MEI has initiated a global Phase 2 study to evaluate the efficacy, safety, and tolerability of ME-401 as a single agent in patients with follicular lymphoma after failure of at least two prior systemic therapies including chemotherapy and an anti-CD20 antibody. The Phase 2 study, now labeled the TIDAL study '(Trials of PI3K DeltA in Non-Hodgkin's Lymphoma), is intended to support an accelerated approval marketing application with the U.S. Food and Drug Administration.

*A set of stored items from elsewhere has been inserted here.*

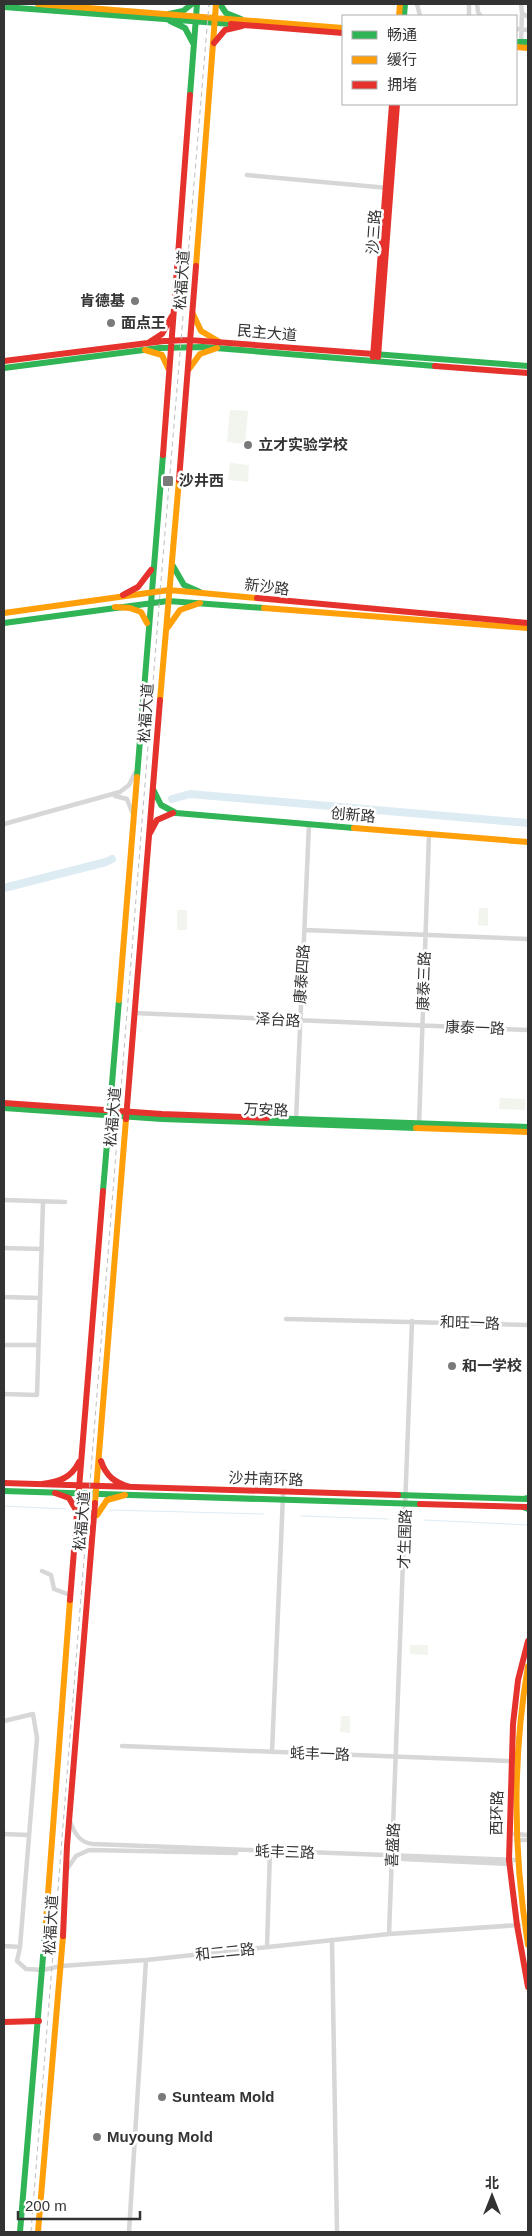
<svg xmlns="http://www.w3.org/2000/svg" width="532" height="2236" font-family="Helvetica,'Noto Sans SC',sans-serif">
<rect width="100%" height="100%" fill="#fff"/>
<path fill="#f1f5ed" d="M230,410l18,1 -3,33 -18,-2z
M230,463l19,2 -1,17 -20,-2z
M479,908h9v18l-10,-1z
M177,910h10v20h-10z
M500,1098l25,1v11l-26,-1z
M410,1645h18v10l-18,-1z
M341,1716h9v17l-10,-1z"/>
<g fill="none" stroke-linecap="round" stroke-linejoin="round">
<path stroke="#ddebf3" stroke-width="1" d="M4,1506l62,3
M109,1510l155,4
M301,1516l87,3
M424,1520l104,5"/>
<path stroke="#ddebf3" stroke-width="8" d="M172,799l18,-5 338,29
M4,888l102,-26 6,-3"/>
<path stroke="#d7d7d7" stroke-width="4.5" d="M417,4l3,12
M469,4v12
M477,4l1,8 3,4
M521,4l1,9 6,4
M516,29l12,1
M521,43l1,-30
M247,175l141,13
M115,796l12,3 5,13
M4,824l116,-32 9,-7 6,-12
M305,930l223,9
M134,1013l394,17
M296,1120l13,-296
M419,1125l10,-291
M4,1200l61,2
M4,1248l38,1
M4,1297l36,1
M286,1319l242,6
M4,1345h34
M4,1394l33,1 6,-193
M42,1571l9,4 3,14 16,6
M4,1721l29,-7 4,24 -17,209 -3,14 9,8 17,1 18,-4 85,-6 243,-26 130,-9
M122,1746l391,15
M272,1752l12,-280
M70,1821c4,12 10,22 23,23l423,16
M4,1834l25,1
M515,1834l13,1
M516,1840h12
M403,1859l108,5
M67,1869l9,-13 13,-6 147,3
M389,1934l23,-613
M332,1940l5,292
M4,1946l16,1
M267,1947l3,-96
M129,2232l17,-272"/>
<path stroke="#30b455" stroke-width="6" d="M220,4l6,9 15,6
M4,7l227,17
M169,14l14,-3 9,-7
M404,16l1,-12
M170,21l15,7 8,15
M516,42h12
M190,95l7,-91
M374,354l154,12
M4,368l155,-20 44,-1 232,19
M173,566l11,19 16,7
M4,623l164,-22 96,7
M137,777l26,-322
M153,789l8,16 15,8 178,15
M4,1108l158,11 254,9
M267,1118l261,9
M103,1191l16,-191
M4,1491l416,13
M398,1495l129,4
M524,1499l4,-1
M523,1507l5,2
M20,2232l26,-311"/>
<path stroke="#ff9f0a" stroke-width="6" d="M38,4l305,24
M399,16l1,-12
M516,47l12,1
M196,266l20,-262
M193,314l8,17 17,10
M145,350l17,5 6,13
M189,369l11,-15 17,-6
M115,607l15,1 11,4 6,11
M264,608l264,20
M4,613l165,-23 88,8
M168,627l12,-17 20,-7
M160,700l19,-220
M354,828l174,14
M119,1000l18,-223
M416,1128l112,4
M95,1503l31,-384
M97,1515l10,-15 18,-5
M528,1666c-16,94 -15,185 0,279
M46,1921l24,-321
M38,2232l25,-296"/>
<path stroke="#e5322d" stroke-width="6" d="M231,24l112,9
M214,43l11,-13 17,-4
M148,343l14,-9 10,-18
M373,357l19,-253
M378,357l19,-253
M4,361l160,-20 25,-1 185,14
M435,366l93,7
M163,455l27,-360
M179,480l17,-214
M123,595l15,-8 13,-17
M257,598l271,25
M150,833l7,-13 16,-7
M4,1103l158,11 105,4
M126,1119l34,-419
M101,1461c5,15 14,22 29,26
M4,1483l394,12
M42,1484c17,-2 29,-6 37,-22
M55,1493l14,5 7,12
M420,1504l107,3
M70,1600l33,-409
M528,1641l-10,39 -5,44 -4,136 8,65 11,62
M63,1936l4,-90 28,-343
M4,2022l35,-1"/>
<path stroke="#bebebe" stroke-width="1" stroke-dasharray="5 4" stroke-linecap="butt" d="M31,2232l130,-1651 48,-577"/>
</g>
<g fill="#7a7a7a" stroke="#fff" stroke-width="2">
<circle cx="135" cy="301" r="5"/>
<circle cx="111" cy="323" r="5"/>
<circle cx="248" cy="445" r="5"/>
<rect x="162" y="475" width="12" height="12" rx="2.5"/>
<circle cx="452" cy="1366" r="5"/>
<circle cx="162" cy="2097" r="5"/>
<circle cx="97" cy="2137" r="5"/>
</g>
<g text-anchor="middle" stroke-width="5" stroke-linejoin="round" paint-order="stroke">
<g font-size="15" fill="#333" stroke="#fff">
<text transform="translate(374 232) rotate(-86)" y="5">沙三路</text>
<text transform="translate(182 280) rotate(-86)" y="5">松福大道</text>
<text transform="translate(267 333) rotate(5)" y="5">民主大道</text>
<text transform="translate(267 587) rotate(7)" y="5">新沙路</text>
<text transform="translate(146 713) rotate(-86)" y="5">松福大道</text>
<text transform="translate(353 815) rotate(5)" y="5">创新路</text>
<text transform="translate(302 974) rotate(-86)" y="5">康泰四路</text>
<text transform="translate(424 981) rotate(-88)" y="5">康泰三路</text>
<text transform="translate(278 1020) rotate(3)" y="5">泽台路</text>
<text transform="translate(475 1028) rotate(2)" y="5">康泰一路</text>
<text transform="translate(266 1110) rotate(2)" y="5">万安路</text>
<text transform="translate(113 1117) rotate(-85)" y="5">松福大道</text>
<text transform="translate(470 1323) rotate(2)" y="5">和旺一路</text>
<text transform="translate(266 1479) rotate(2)" y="5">沙井南环路</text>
<text transform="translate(82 1521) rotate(-85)" y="5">松福大道</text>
<text transform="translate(405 1539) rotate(-88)" y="5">才生围路</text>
<text transform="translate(320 1754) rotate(2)" y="5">蚝丰一路</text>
<text transform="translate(497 1813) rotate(-89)" y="5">西环路</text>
<text transform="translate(393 1845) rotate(-87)" y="5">喜盛路</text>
<text transform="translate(285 1852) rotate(2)" y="5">蚝丰三路</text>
<text transform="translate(51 1925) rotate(-87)" y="5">松福大道</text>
<text transform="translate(225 1952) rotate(-6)" y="5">和二二路</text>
</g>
<g font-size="15" font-weight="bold" fill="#333" stroke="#fff" text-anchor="start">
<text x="125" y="306" text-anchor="end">肯德基</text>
<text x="121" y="328">面点王</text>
<text x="258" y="450">立才实验学校</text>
<text x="179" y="486">沙井西</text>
<text x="462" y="1371">和一学校</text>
<text x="172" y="2102">Sunteam Mold</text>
<text x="107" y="2142">Muyoung Mold</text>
</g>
</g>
<rect width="532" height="2236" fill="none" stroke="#333333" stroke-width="10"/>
<rect x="342" y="15" width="175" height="90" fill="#ffffff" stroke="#adadad"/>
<rect x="352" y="31" width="25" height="8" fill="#30b455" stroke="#adadad"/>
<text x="387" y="40" font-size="15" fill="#333333">畅通</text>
<rect x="352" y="56" width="25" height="8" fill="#ff9f0a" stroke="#adadad"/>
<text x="387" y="65" font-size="15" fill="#333333">缓行</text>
<rect x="352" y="81" width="25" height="8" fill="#e5322d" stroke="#adadad"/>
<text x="387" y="90" font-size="15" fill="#333333">拥堵</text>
<g transform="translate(492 2196)" stroke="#ffffff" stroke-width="4" paint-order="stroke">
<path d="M0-4L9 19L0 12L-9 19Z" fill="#333333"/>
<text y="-8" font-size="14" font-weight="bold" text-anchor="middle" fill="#333333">北</text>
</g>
<path d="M18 2211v8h122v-8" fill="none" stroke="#333333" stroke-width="2.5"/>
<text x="25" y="2211" font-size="15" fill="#333333" stroke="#ffffff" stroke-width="4" paint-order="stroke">200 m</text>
</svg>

ME-401 Phase 1b Clinical Study
The ongoing Phase 1b clinical study is evaluating ME-401 as a monotherapy and in combination with rituximab or with zanubrutinib in patients with r/r B-cell malignancies. Over 85 patients have been enrolled to date, including 54 patients with r/r FL reported on in the ASCO 2019 poster. Sixty-five percent (35/54) of r/r FL patients had 2 or more prior lines of therapy. Of the 50 evaluable r/r FL patients, 52% (26/50) were a group of FL patients with progression of disease within 24 months (POD24) of initial immunochemotherapy, which typically have a poor prognosis compared to other r/r FL patients.
ME-401 was administered once daily at 60 mg for 2 28-day cycles and then on an intermittent schedule of once daily dosing for the first 7 days of each subsequent 28-day cycle (i.e. the intermittent schedule or IS). A previous cohort of monotherapy patients in the study was treated with ME-401 administered continuously once daily or were switched to the intermittent schedule in later cycles.
The overall response rate in patients with r/r FL was 80% (40/50), with 20% (10/50) achieving a complete response. Patients receiving monotherapy achieved a 79% (30/38) overall response rate and patients receiving ME-401 in combination with rituximab achieved an 83% (10/12) overall response rate. The group of patients receiving IS dosing achieved a 75% (15/20) overall response rate and patients receiving the CS dosing achieved an 83% (25/30) overall response rate. The response rate among POD24 patients was 92% (24/26).